Der Durchgangsbahnhof Luzern ist für die Gemeinden, den Kanton und die ganze Schweiz verkehrlich und wirtschaftlich bedeutend, weil so eine Angebotsverbesserung auf der Achse Olten-Sursee-Luzern-Zug-Zürich möglich ist. Er verkürzt auch die Reisezeiten im Nord-Süd-Verkehr.

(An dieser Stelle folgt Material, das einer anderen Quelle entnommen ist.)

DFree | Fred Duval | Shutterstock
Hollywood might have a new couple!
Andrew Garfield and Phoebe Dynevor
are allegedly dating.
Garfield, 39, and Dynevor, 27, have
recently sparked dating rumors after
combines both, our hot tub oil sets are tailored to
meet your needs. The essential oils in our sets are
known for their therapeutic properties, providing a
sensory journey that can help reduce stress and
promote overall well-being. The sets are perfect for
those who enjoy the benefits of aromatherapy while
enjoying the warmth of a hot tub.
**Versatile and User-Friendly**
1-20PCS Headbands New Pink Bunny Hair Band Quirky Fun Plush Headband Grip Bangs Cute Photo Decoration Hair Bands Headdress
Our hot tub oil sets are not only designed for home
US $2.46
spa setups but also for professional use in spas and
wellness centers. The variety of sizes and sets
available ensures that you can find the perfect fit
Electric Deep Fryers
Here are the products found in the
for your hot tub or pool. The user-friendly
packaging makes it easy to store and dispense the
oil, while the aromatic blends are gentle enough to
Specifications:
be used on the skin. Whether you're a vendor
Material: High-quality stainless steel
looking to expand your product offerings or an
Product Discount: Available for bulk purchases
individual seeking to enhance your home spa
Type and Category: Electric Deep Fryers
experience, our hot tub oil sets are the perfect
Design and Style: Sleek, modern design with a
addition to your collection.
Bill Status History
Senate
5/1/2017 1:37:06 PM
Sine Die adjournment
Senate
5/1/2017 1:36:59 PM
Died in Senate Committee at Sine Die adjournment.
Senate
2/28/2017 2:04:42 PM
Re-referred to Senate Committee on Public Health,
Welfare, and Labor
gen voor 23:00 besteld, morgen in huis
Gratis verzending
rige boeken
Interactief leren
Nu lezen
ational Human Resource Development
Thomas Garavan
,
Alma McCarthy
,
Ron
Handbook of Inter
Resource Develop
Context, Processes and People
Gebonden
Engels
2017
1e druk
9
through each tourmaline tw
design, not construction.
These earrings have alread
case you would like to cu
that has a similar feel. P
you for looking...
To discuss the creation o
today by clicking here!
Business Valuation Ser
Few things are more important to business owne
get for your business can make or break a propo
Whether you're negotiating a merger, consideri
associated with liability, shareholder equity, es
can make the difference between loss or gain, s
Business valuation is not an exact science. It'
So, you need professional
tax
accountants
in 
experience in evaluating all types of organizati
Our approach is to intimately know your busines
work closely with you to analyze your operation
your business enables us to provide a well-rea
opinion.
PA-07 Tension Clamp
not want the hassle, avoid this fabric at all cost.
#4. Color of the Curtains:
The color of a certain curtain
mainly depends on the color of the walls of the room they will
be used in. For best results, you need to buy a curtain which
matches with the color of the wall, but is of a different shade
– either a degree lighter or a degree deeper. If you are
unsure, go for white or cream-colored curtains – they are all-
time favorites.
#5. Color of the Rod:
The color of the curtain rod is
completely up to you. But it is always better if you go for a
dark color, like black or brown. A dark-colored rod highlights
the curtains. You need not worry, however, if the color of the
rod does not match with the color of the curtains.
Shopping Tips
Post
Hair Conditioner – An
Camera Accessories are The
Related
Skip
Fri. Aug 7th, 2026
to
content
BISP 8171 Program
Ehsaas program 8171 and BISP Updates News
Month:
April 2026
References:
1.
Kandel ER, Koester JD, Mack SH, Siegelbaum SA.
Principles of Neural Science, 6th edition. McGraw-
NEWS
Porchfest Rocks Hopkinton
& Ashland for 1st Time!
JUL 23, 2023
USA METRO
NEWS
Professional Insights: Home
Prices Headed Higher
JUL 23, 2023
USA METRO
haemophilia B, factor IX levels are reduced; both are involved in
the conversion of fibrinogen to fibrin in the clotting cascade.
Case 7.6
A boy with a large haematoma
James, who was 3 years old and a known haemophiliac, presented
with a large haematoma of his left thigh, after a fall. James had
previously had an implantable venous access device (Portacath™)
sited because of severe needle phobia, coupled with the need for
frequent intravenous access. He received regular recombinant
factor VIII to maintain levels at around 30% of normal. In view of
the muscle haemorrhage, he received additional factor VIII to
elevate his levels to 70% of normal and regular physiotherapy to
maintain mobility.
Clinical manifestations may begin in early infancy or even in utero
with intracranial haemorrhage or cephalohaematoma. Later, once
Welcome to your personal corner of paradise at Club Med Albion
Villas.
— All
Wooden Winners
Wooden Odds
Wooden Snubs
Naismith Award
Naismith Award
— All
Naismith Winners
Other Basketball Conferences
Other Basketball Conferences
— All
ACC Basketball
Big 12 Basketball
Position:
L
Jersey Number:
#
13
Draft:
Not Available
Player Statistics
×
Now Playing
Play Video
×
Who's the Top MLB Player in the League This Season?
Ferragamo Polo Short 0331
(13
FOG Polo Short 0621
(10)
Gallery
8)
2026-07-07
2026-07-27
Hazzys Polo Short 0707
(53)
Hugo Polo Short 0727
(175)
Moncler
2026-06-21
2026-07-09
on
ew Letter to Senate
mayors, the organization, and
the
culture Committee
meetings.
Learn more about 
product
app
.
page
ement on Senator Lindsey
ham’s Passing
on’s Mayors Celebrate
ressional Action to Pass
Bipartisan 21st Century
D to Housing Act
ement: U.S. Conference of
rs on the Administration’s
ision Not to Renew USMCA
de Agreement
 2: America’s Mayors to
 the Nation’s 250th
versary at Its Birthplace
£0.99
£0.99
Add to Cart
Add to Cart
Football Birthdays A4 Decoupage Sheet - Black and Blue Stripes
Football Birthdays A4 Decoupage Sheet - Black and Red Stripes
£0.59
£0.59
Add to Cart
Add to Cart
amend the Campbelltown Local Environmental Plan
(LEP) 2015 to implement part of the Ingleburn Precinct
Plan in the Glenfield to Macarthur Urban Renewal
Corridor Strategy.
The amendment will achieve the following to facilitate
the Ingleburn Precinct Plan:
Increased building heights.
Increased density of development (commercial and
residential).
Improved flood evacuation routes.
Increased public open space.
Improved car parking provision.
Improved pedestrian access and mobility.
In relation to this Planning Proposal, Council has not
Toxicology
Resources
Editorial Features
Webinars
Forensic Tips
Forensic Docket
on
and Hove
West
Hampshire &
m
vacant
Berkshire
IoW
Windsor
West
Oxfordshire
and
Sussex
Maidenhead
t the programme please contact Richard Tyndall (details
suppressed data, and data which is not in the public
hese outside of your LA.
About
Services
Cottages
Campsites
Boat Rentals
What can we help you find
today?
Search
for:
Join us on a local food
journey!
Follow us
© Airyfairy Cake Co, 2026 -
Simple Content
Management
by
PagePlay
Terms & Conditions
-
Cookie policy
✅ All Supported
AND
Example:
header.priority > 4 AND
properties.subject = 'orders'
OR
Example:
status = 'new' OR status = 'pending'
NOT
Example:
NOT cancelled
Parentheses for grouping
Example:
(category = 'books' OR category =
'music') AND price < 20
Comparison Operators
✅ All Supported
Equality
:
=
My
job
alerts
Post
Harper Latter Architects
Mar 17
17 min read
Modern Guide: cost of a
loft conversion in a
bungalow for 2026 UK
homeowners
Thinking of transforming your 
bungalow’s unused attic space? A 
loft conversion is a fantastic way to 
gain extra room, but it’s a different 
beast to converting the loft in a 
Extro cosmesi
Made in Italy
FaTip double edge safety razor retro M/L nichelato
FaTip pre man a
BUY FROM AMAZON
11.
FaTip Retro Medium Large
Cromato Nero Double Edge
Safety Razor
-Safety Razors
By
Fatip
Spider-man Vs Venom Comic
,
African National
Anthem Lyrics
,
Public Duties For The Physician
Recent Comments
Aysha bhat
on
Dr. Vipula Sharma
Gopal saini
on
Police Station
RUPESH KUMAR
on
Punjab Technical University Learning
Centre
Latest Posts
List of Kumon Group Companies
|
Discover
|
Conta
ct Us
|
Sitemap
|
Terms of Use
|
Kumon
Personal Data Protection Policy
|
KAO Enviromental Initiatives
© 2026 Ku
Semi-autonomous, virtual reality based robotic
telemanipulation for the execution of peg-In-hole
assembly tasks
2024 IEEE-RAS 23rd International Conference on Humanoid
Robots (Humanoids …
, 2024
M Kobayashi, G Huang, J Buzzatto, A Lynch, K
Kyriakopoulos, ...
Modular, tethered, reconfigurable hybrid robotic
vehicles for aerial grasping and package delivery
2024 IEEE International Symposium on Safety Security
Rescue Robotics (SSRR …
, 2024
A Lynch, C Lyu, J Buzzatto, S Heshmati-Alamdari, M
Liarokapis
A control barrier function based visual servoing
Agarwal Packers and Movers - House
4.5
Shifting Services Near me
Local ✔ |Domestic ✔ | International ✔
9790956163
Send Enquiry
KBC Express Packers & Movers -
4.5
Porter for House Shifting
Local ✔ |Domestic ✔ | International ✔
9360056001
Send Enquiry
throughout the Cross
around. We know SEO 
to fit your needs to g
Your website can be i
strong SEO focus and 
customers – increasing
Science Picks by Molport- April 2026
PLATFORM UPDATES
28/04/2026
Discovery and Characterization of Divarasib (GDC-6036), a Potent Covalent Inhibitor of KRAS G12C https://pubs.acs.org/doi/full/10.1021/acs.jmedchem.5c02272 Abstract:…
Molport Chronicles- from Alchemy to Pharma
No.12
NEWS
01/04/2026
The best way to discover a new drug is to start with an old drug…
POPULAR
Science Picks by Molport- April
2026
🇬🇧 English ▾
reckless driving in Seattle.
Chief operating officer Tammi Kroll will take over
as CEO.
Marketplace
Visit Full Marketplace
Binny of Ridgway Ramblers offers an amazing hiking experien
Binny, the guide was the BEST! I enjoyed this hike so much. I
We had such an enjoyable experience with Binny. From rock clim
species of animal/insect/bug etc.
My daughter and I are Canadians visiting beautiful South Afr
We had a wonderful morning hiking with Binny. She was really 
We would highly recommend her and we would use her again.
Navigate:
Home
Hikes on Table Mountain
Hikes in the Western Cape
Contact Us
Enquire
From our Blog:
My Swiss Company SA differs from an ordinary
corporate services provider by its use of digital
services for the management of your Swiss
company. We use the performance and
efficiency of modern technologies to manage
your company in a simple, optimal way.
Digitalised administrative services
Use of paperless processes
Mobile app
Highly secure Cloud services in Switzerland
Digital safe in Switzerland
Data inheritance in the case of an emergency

Der Durchgangsbahnhof ist die einzige Lösung zur Weiterentwicklung des Bahnknotens Luzern, wie Regierungsrat Robert Küng anlässlich der LuzernPlus-Delegiertenversammlung festgehalten hat. Der Durchgangsbahnhof Luzern sorgt für einen Kapazitätsausbau mit mehr Zügen, kürzeren Fahrzeiten und neuen Direktverbindungen auf der Nord-Süd-Achse sowie zwischen der Westschweiz und dem Tessin. Dieser Kapazitätsausbau wirkt sich auf die Standortattraktivität der 24 LuzernPlus-Gemeinden aus, weil die Mobilitätsnachfrage beim öffentlichen Verkehr aufgrund der Verlagerung von der Strasse zur Bahn zunimmt. Der Bund, die Zentralschweizer Kantone und der Regionale Entwicklungsträger LuzernPlus mit seinen 24 Mitgliedsgemeinden sind sich einig, die Projektierung und Realisierung des Durchgangsbahnhofs voranzutreiben. Angesichts der verkehrlichen und wirtschaftlichen Bedeutung des Durchgangsbahnhofs fordern der Kanton Luzern und auch LuzernPlus beim Bahnausbauschritt 2030/35, dass der Bund die Realisierung des Projekts in diesen Ausbauschritt aufnimmt. Der Zimmerberg-Basistunnel II gilt als beste Variante zum Ausbau der Schieneninfrastruktur zwischen Zug und Zürich. Damit wird der Durchgangsbahnhof zusätzlich bestätigt: Die beiden Projekte ergänzen sich optimal und entfalten zusammen ihre volle Wirkung.

LuzernPlus steht mit den Delegierten der 24 Gemeinden und gemeinsam mit dem Kanton Luzern für den Durchgangsbahnhof Luzern und den Zimmerberg-Basistunnel II ein. Bild zVg.